The sukuk issue was implemented as a sukuk murabahah (commodity murabahah) – a structure that is tested and well-understood by the Malaysian Securities Commission and the local investor base, chosen in order to facilitate a smooth and timely approval and execution process.
Notwithstanding a number of innovative features not previously seen in the Malaysian market, the Sukuk Murabahah was awarded an AA3 rating by Malaysian rating agency RAM, reflecting the project’s strong credit profile, robust mitigants to residual risks in the structure and the exceptional track record and execution capability of the sponsor. The structure set a new benchmark for AA3-rated Malaysian project bonds, paving the way for future non-vanilla financings in the Malaysian market, as increased competition in the IPP sector necessitates the use of non-standard solutions. The transaction was successfully executed through an accelerated two-hour bookbuilding process and attracted over M$16.9bn in bids from a wide group of investors to arrive at an oversubscription rate of more than five times the issue size.
The financing documents were signed on February 29 2012 following an intensive due diligence and documentation period. The final TBE debt financing package amounted to M$6.5bn (US$2.1bn equivalent) sourced from a mixture of local and international banks, and the ringgit bond markets and was split among the following facilities (see Table 2)
Conclusion and outlook
The TBE transaction was a large and complex debt-raising exercise from 10 international and Malaysian financing institutions and a diverse sukuk investor base, with the financing mix designed to provide the project with the lowest all-in cost of finance and thus translate into the lowest possible levellised tariff for the offtaker. The project is strategic for Malaysia, as the country implements a large-scale economic and social development strategy under the 10th Malaysia Plan.
It will underpin the country’s development by providing a stable, reliable and environmentally sound source of base-load power to the grid. The project was procured and closed under a timeframe of little over 16 months from the solicitation RFP, showcasing Malaysia’s ability to bring projects to market fast and achieve financial close without undue procedural delays.
This transaction is ground-breaking in many ways: the pathfinder project for international bank financing of Malaysian IPPs, an evolutionary structure for the Malaysian greenfield bond market, and a precedent for successful competitive tenders in the country delivering a highly competitive electricity tariff to the offtaker.

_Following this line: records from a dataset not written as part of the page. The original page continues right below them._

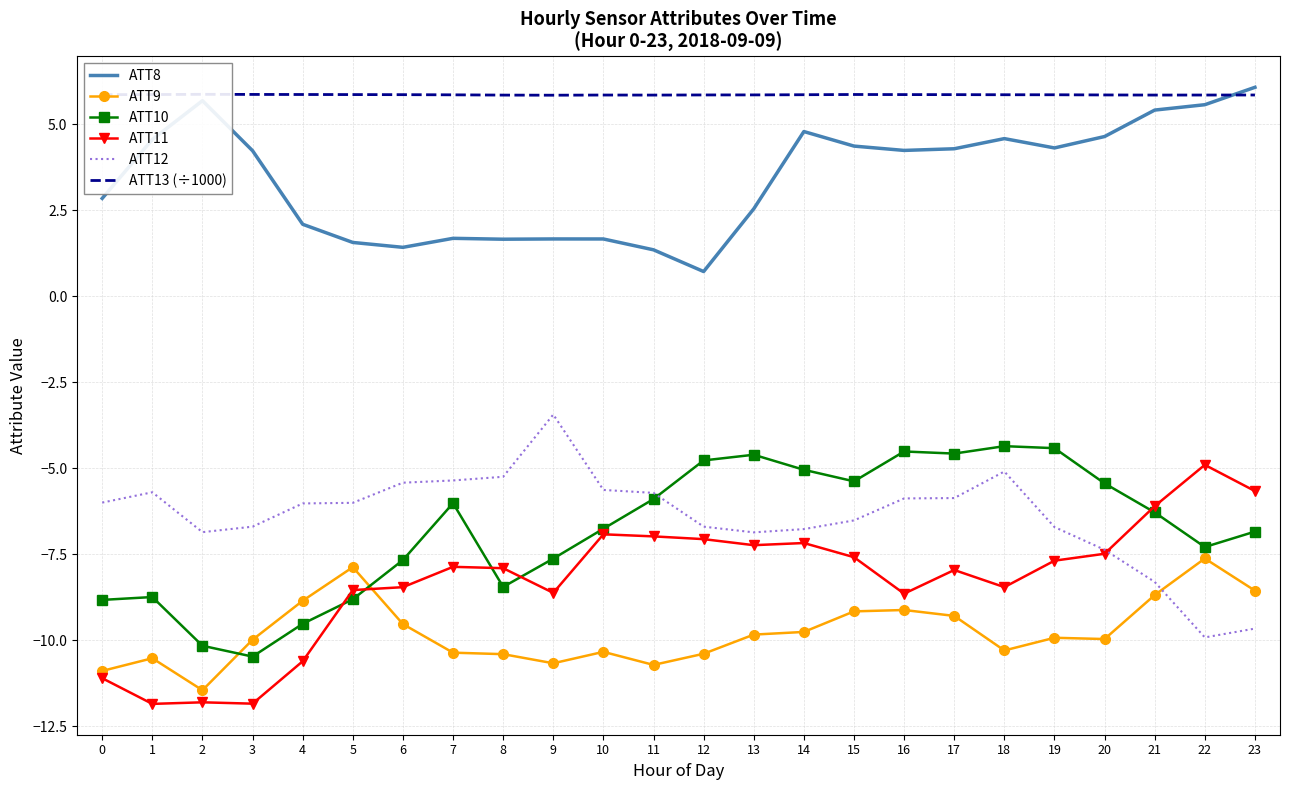

Reading left to right, what are all the values shown in this chart?

ATT8: 0=2.8	1=4.6	2=5.7	3=4.2	4=2.1	5=1.6	6=1.4	7=1.7	8=1.7	9=1.7	10=1.7	11=1.4	12=0.7	13=2.5	14=4.8	15=4.4	16=4.2	17=4.3	18=4.6	19=4.3	20=4.6	21=5.4	22=5.6	23=6.1
ATT9: 0=-10.9	1=-10.5	2=-11.5	3=-10.0	4=-8.9	5=-7.9	6=-9.5	7=-10.4	8=-10.4	9=-10.7	10=-10.3	11=-10.7	12=-10.4	13=-9.8	14=-9.8	15=-9.2	16=-9.1	17=-9.3	18=-10.3	19=-9.9	20=-10.0	21=-8.7	22=-7.6	23=-8.6
ATT10: 0=-8.8	1=-8.7	2=-10.2	3=-10.5	4=-9.5	5=-8.8	6=-7.7	7=-6.0	8=-8.4	9=-7.6	10=-6.8	11=-5.9	12=-4.8	13=-4.6	14=-5.0	15=-5.4	16=-4.5	17=-4.6	18=-4.4	19=-4.4	20=-5.4	21=-6.3	22=-7.3	23=-6.8
ATT11: 0=-11.1	1=-11.9	2=-11.8	3=-11.8	4=-10.6	5=-8.5	6=-8.5	7=-7.9	8=-7.9	9=-8.6	10=-6.9	11=-7.0	12=-7.1	13=-7.2	14=-7.2	15=-7.6	16=-8.6	17=-8.0	18=-8.5	19=-7.7	20=-7.5	21=-6.1	22=-4.9	23=-5.7
ATT12: 0=-6.0	1=-5.7	2=-6.9	3=-6.7	4=-6.0	5=-6.0	6=-5.4	7=-5.4	8=-5.2	9=-3.4	10=-5.6	11=-5.7	12=-6.7	13=-6.9	14=-6.8	15=-6.5	16=-5.9	17=-5.9	18=-5.1	19=-6.7	20=-7.4	21=-8.3	22=-9.9	23=-9.7
ATT13 (÷1000): 0=5.9	1=5.9	2=5.9	3=5.9	4=5.9	5=5.9	6=5.9	7=5.9	8=5.8	9=5.8	10=5.9	11=5.8	12=5.9	13=5.9	14=5.9	15=5.9	16=5.9	17=5.9	18=5.9	19=5.9	20=5.9	21=5.8	22=5.9	23=5.9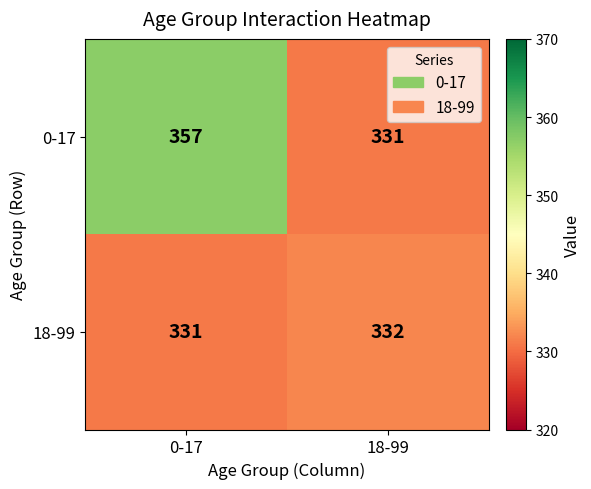

What is the average value of the 18-99 series?

332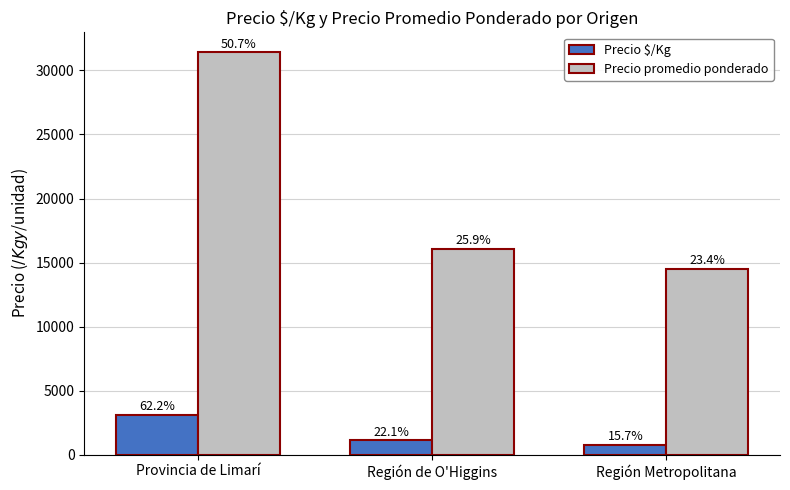

Are the bars horizontal?

No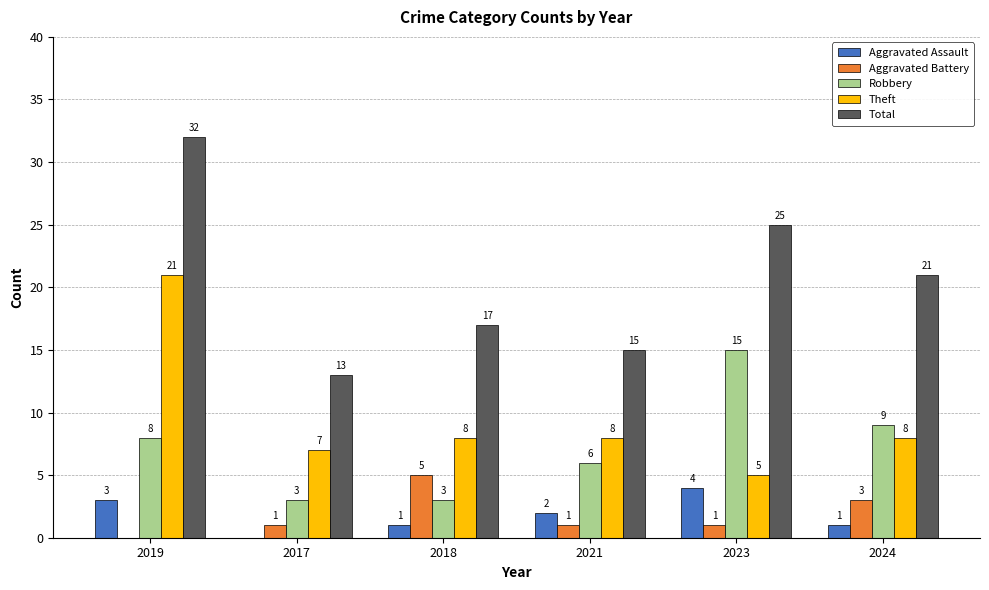

What is the spread (max minus min) of values at 2023?

24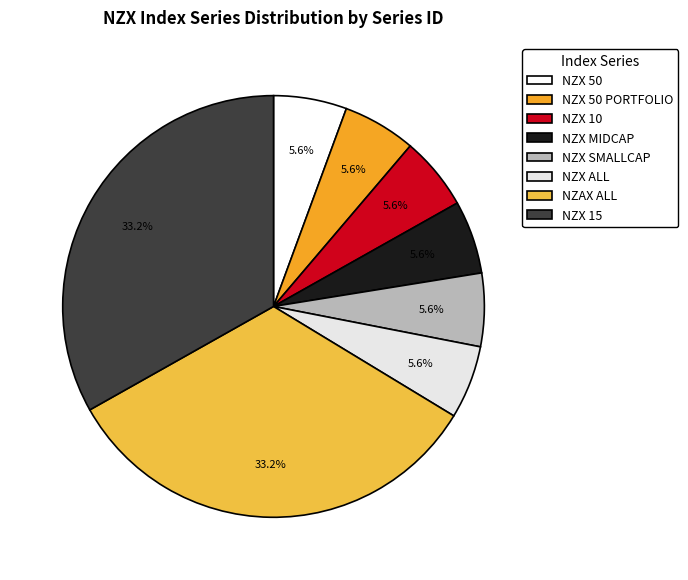

What is the smallest slice in the pie chart?

NZX MIDCAP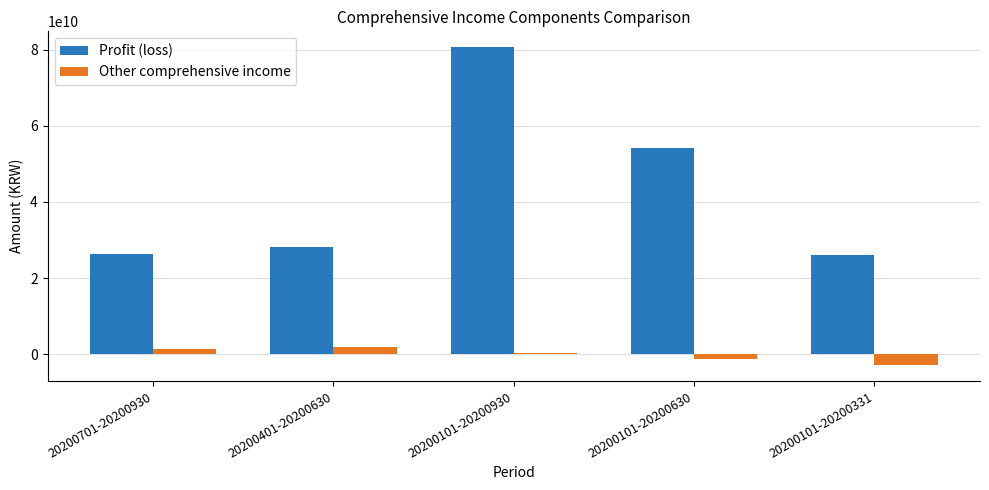

How many groups of bars are there?

5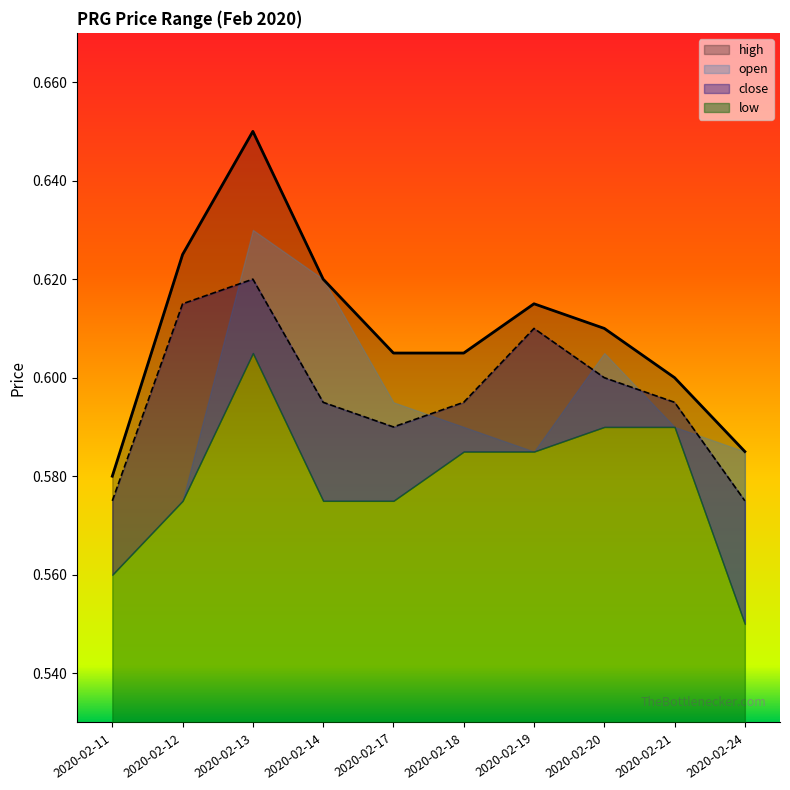

Where is the first local maximum for close?

2020-02-13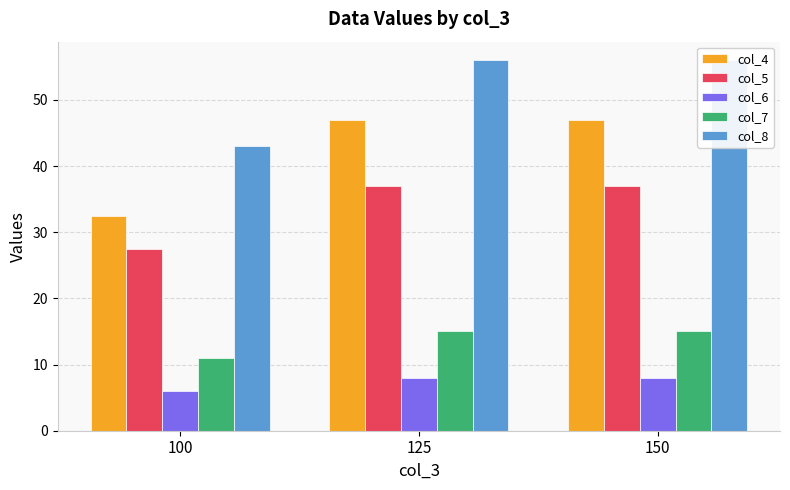

Rank the series by their maximum value, from highest to lowest.

col_8, col_4, col_5, col_7, col_6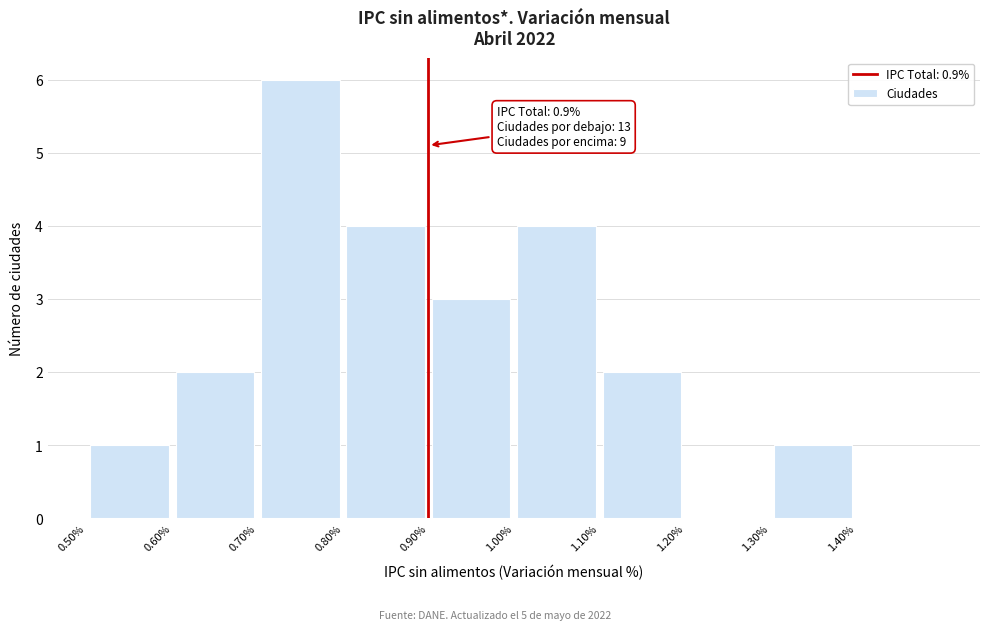

Which range on the x-axis has the tallest bar?

0.7 to 0.8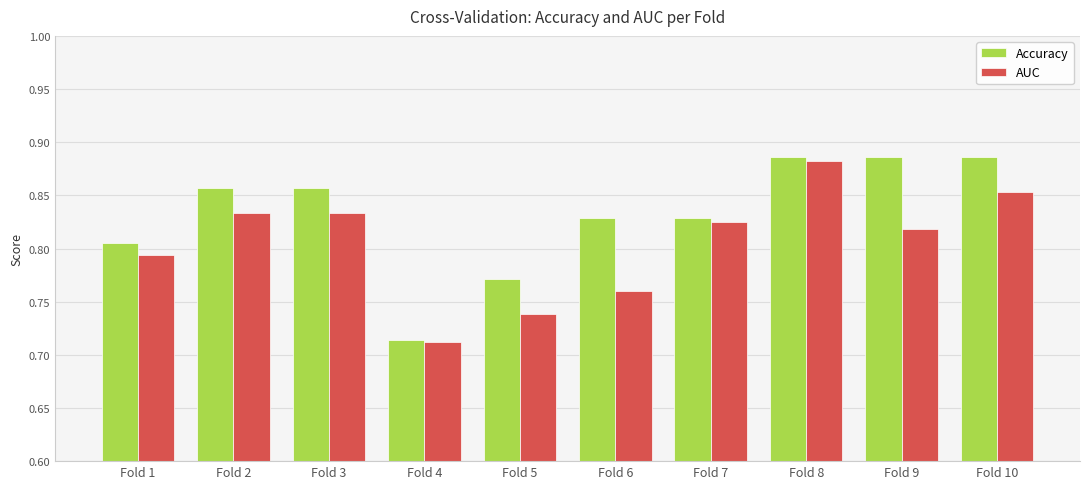

Rank the series at Fold 8 from highest to lowest value.

Accuracy, AUC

The successful financial close of the project serves to strengthen Malakoff’s position as the leading independent power producer in Malaysia and within the Asean region, as Malakoff continues to actively capitalise on greenfield and brownfield opportunities globally. Both Malakoff and HSBC look forward to participating in the plethora of upcoming opportunities in the power sector locally and internationally and bringing the structuring and execution know-how developed on this and other transactions to future projects.